Змея в кулаке (Базен) - страница 72

И вдруг он как будто рассердился на самого себя:

— Нет, я не могу сдавать свои фермы исполу. В здешних краях это не принято. Фермеры, которые живут на нашей земле испокон веков, способны и уйти от меня. Разумеется, такая ферма, как «Ивняки», если ее сдать исполу, может приносить от пятнадцати до двадцати тысяч, смотря какой год выпадет. Но где же мне взять денег на покупку скота и инвентаря? Богатейшие Плювиньеки не дадут мне взаймы ни гроша. Заложить «Хвалебное»? Но на что это будет похоже?

Он мог бы зарабатывать, поступив на службу. И такая мысль приходила ему в голову.

— Если бы не вечные мои болезни, если бы я мог пренебречь своими научными трудами, а главное, если бы суд и администрацию не заполнили ставленники франкмасонов, я бы легко получил должность городского судьи. Но при нынешних обстоятельствах — нет… ни за что!

Он не добавил — но, несомненно, подумал, — что для носителя старинного имени Резо работа по найму не столь уж почетное занятие. Только мелкая сошка обязана работать для того, чтобы существовать. Этот чудовищный предрассудок, унаследованный от благородных предков, все еще жил в семье Резо, хотя многие из них уже вынуждены были продавать свой труд.

Наконец мсье Резо догадался, чего я жду от него, хотя я не смел и заикнуться об этом, опасаясь, что, если я подскажу решение, отец надменно отвергнет его.

— Через три дня, — сказал он, — первое мая. По случаю дня моего ангела я отменю все наказания.

Я ушел очень довольный, однако никто не разуверит меня в том, что к амнистиям прибегают слабые правительства.

16

— А теперь, Кропетт, сходи за старшим братом. По случаю дня моего ангела я его прощаю.

Отец молчал до последней минуты. В руках у него была целая охапка бенгальских роз, которые мы ему преподнесли, подавая их имениннику одну за другой, по обычаю нашего семейства. Именно благодаря своей слабохарактерности отец выбрал наиболее удачный момент для помилования, ибо в такие минуты распри неуместны. Итак, Психимора не решилась ему возразить. Но, бросив взгляд в мою сторону, она дала мне понять, что ее не проведешь. Она медленно вытащила из лифчика, излишнего при такой плоскогрудости, ключ от комнаты Фреди и протянула мне:

— Я предпочитаю, Хватай-Глотай, чтобы именно ты освободил своего верного помощника.

Эта простая фраза указывала на перемену курса. Отныне она ополчилась против меня, я стал главным врагом, против которого хороши любые средства.
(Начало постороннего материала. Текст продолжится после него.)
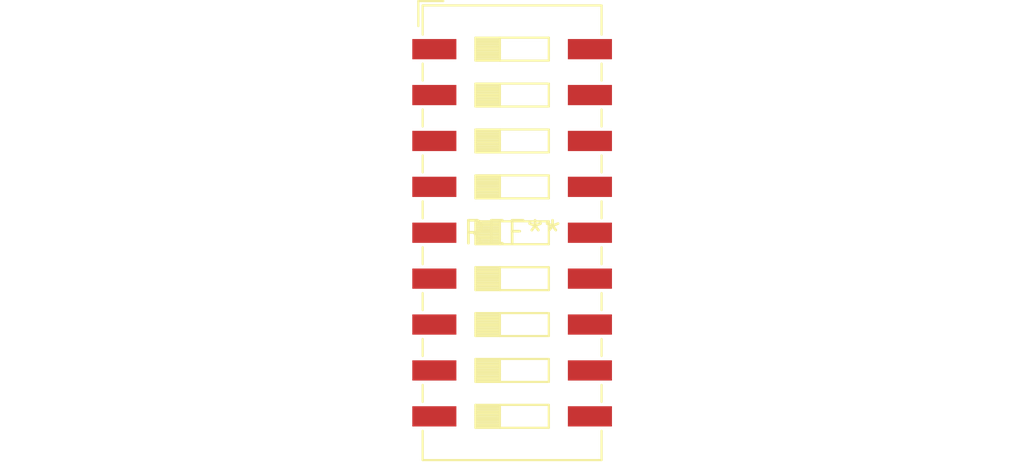
<source format=kicad_pcb>
(kicad_pcb (version 20240108) (generator pcbnew)

  (general
    (thickness 1.6)
  )

  (paper "A4")
  (layers
    (0 "F.Cu" signal)
    (31 "B.Cu" signal)
    (32 "B.Adhes" user "B.Adhesive")
    (33 "F.Adhes" user "F.Adhesive")
    (34 "B.Paste" user)
    (35 "F.Paste" user)
    (36 "B.SilkS" user "B.Silkscreen")
    (37 "F.SilkS" user "F.Silkscreen")
    (38 "B.Mask" user)
    (39 "F.Mask" user)
    (40 "Dwgs.User" user "User.Drawings")
    (41 "Cmts.User" user "User.Comments")
    (42 "Eco1.User" user "User.Eco1")
    (43 "Eco2.User" user "User.Eco2")
    (44 "Edge.Cuts" user)
    (45 "Margin" user)
    (46 "B.CrtYd" user "B.Courtyard")
    (47 "F.CrtYd" user "F.Courtyard")
    (48 "B.Fab" user)
    (49 "F.Fab" user)
    (50 "User.1" user)
    (51 "User.2" user)
    (52 "User.3" user)
    (53 "User.4" user)
    (54 "User.5" user)
    (55 "User.6" user)
    (56 "User.7" user)
    (57 "User.8" user)
    (58 "User.9" user)
  )

  (setup
    (pad_to_mask_clearance 0)
    (pcbplotparams
      (layerselection 0x00010fc_ffffffff)
      (plot_on_all_layers_selection 0x0000000_00000000)
      (disableapertmacros false)
      (usegerberextensions false)
      (usegerberattributes false)
      (usegerberadvancedattributes false)
      (creategerberjobfile false)
      (dashed_line_dash_ratio 12.000000)
      (dashed_line_gap_ratio 3.000000)
      (svgprecision 4)
      (plotframeref false)
      (viasonmask false)
      (mode 1)
      (useauxorigin false)
      (hpglpennumber 1)
      (hpglpenspeed 20)
      (hpglpendiameter 15.000000)
      (dxfpolygonmode false)
      (dxfimperialunits false)
      (dxfusepcbnewfont false)
      (psnegative false)
      (psa4output false)
      (plotreference false)
      (plotvalue false)
      (plotinvisibletext false)
      (sketchpadsonfab false)
      (subtractmaskfromsilk false)
      (outputformat 1)
      (mirror false)
      (drillshape 1)
      (scaleselection 1)
      (outputdirectory "")
    )
  )

  (net 0 "")

  (footprint "SW_DIP_SPSTx09_Slide_9.78x25.04mm_W8.61mm_P2.54mm" (layer "F.Cu") (at 0 0))

)

</source>
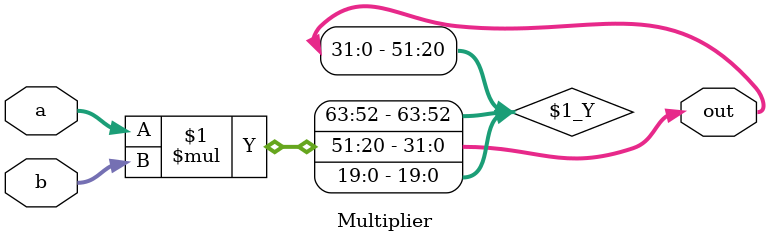
<source format=sv>
module Multiplier(
	input[63:0] a, b,
	output[31:0] out
);
	assign out = (a * b) >>> 20;
endmodule
</source>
И впрямь, наша мегера до сих пор довольствовалась тем, что превращала в преступления малейший мой промах, изобретала тысячу сложнейших правил поведения, денно и нощно следила за их строгим выполнением. Но она пока еще не осмеливалась прибегать ко лжи и клевете, ибо оружие это ненадежно и легко может обратиться против того, кто его применяет. А главное, Психимора не забывала, что ее власть над нами проистекает из ее роли матери семейства, на которую сам господь бог и общество возложили обязанность воспитывать нас согласно высочайшим нравственным Принципам (с большой буквы), а посему она окружена в глазах людей ореолом, как и всякая другая мать. Она избегала прямой мести, соблюдала внешние приличия, выдвигала на первый план принципы христианской религии, законности и общественного порядка; одним словом, ее жестокость опиралась на костыли правосудия. Теперь все пошло по-другому. Время не ждет. Первому сыну шел шестнадцатый год, второму — пятнадцатый, третьему — четырнадцатый. Эти цифры росли с каждым днем, с каждой неделей, с каждым месяцем; они обращались против нее, как угроза; равно как угрозой казался ей наш рост, разворот наших плеч. Мегеру ждало неизбежное поражение — мы становились взрослыми, недаром же Фреди время от времени требовал себе отцовскую бритву. Наши юные мускулы, пушок над губой, ломающиеся голоса казались Психиморе покушением на ее власть, безмолвным оскорблением, требующим кары. Мы все еще были ее детьми, и всегда останемся ее детьми, имеющими только одно право — повиноваться и служить подопытными кроликами для ее прихотей и произвола (измывательства над нами стали своего рода гимнастикой для ее деспотизма). Ни о каких договорах не могло быть и речи. В нашем доме гражданская война отныне не прекращалась.